Commenting in a statement, justice commissioner, Didier Reynders said:
Opting for an online subscriptions can be very handy for consumers as it is often a very straightforward process but the reverse action of unsubscribing should be just as easy. Consumers must be able to exercise their rights without any pressure from platforms. One thing is clear: Manipulative design or ‘dark patterns’ must be banned. I welcome Amazon’s commitment to simplify their practices to allow consumers to unsubscribe freely and easily.
The EU’s executive engaged in a dialogue with Amazon as part of the coordinated complaint procedure involving a number of national consumer protection agencies.
Consumers from the EU and EEA will now be able to unsubscribe from Amazon Prime with just two clicks, per the Commission — using what it describes as “a prominent and clear ‘cancel button’”. It adds that this reformed process is now in line with EU consumer rules — although, along with national watchdogs, it said it will continue to monitor the implementation to ensure Amazon’s commitment to compliance does not slide back into the ‘sludge’.
A two-click cancellation process is certainly a radical simplification compared to the multi-layered, friction-filled cancellation ‘dance’ Amazon had been deploying in some Member States.

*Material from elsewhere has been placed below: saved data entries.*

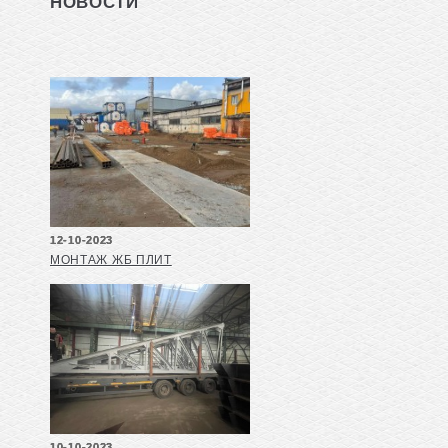
НОВОСТИ
12-10-2023
МОНТАЖ ЖБ ПЛИТ
10-10-2023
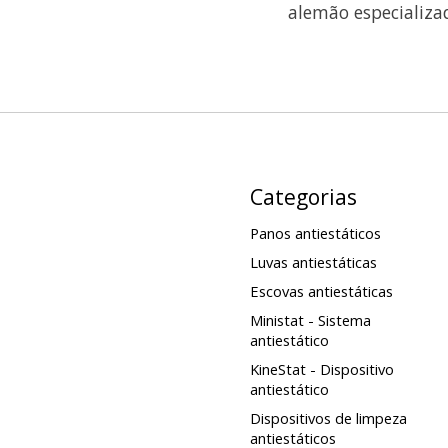
alemão especializad
Categorias
Panos antiestáticos
Luvas antiestáticas
Escovas antiestáticas
Ministat - Sistema
antiestático
KineStat - Dispositivo
antiestático
Dispositivos de limpeza
antiestáticos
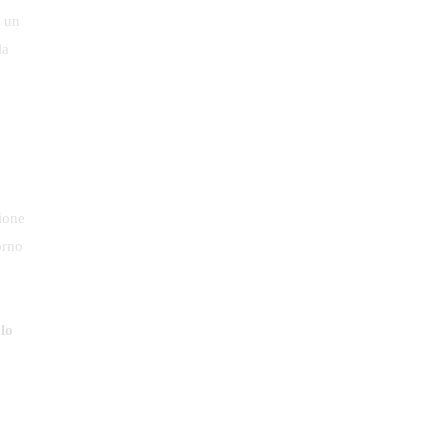
e un
la
ione
orno
 lo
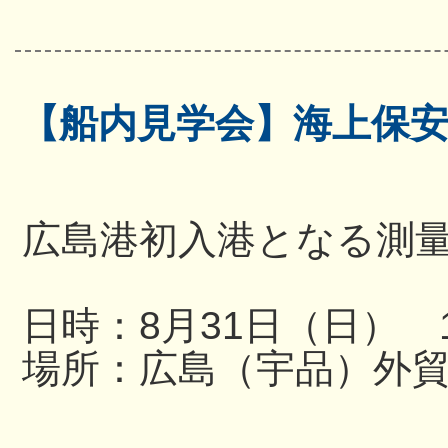
【船内見学会】海上保
広島港初入港となる測
日時：8月31日（日） 13
場所：広島（宇品）外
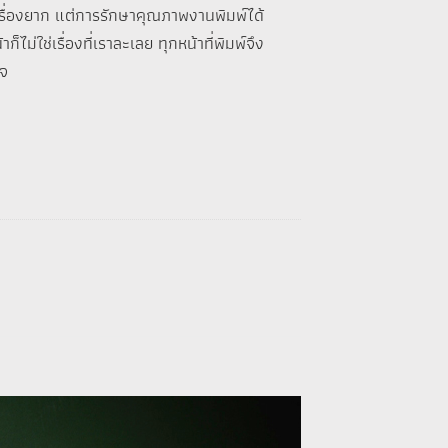
ช่เรื่องยาก แต่การรักษาคุณภาพงานพิมพ์ได้
็ไม่ใช่เรื่องที่เราละเลย ทุกหน้าที่พิมพ์จึง
ใจ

At the time the complaint was filed, Norway’s Consumer Council published a report detailing the cynically convoluted workflow Amazon had devised to discourage consumers from cancelling Prime — finding the process to be riddled with manipulative design techniques, aka ‘dark patterns’.
“Consumers who want to leave the service are faced with a large number of hurdles, including complicated navigation menus, skewed wording, confusing choices, and repeated nudging,” it wrote at the time, concluding: “The sum of these practices is a process that seems designed to be obscure and manipulative, in order to keep consumers bound to the paid service.”
Consumer groups in the U.S. joined the coordination action by filing local complaints back in 2021 but we have confirmed that the changes being announced today only apply to Amazon’s European online stores — in Germany, France, Italy, Spain, the Netherlands, Poland and Sweden.
So it appears that users of Amazon’s U.S. store who are also Prime members will not be offered the same simplified cancellation process.
However, we understand that Amazon has committed to apply the European store simplifications on its U.K. store — despite the country no longer being a member of the EU.
Amazon sent us this statement about the regional changes to its process for cancelling Prime membership:
Customer transparency and trust are top priorities for us. By design we make it clear and simple for customers to both sign up for or cancel their Prime membership. We continually listen to feedback and look for ways to improve the customer experience, as we are doing here following constructive dialogue with the European Commission.
European Union lawmakers recently agreed to include restrictions on platforms’ use of ‘dark patterns’ in the Digital Services Act (DSA) so that incoming legislation, which is expected to be up and running for platforms like Amazon in early 2023, will place hard requirements on intermediating marketplace giants like Amazon not to use manipulative interfaces — or else they could face fines of up to 6% of global annual turnover if found to have breached the rules.
The Commission will be taking up an oversight role for the so-called very large online platforms (aka VLOPs) under the DSA. And as part of that role it may issue guidance to them on issues like avoiding manipulative and/or deceptive user interface design to support their compliance with the regulation — so the dialogue Amazon has engaged in on the Prime membership cancellation process may offer it a taster of what’s to come.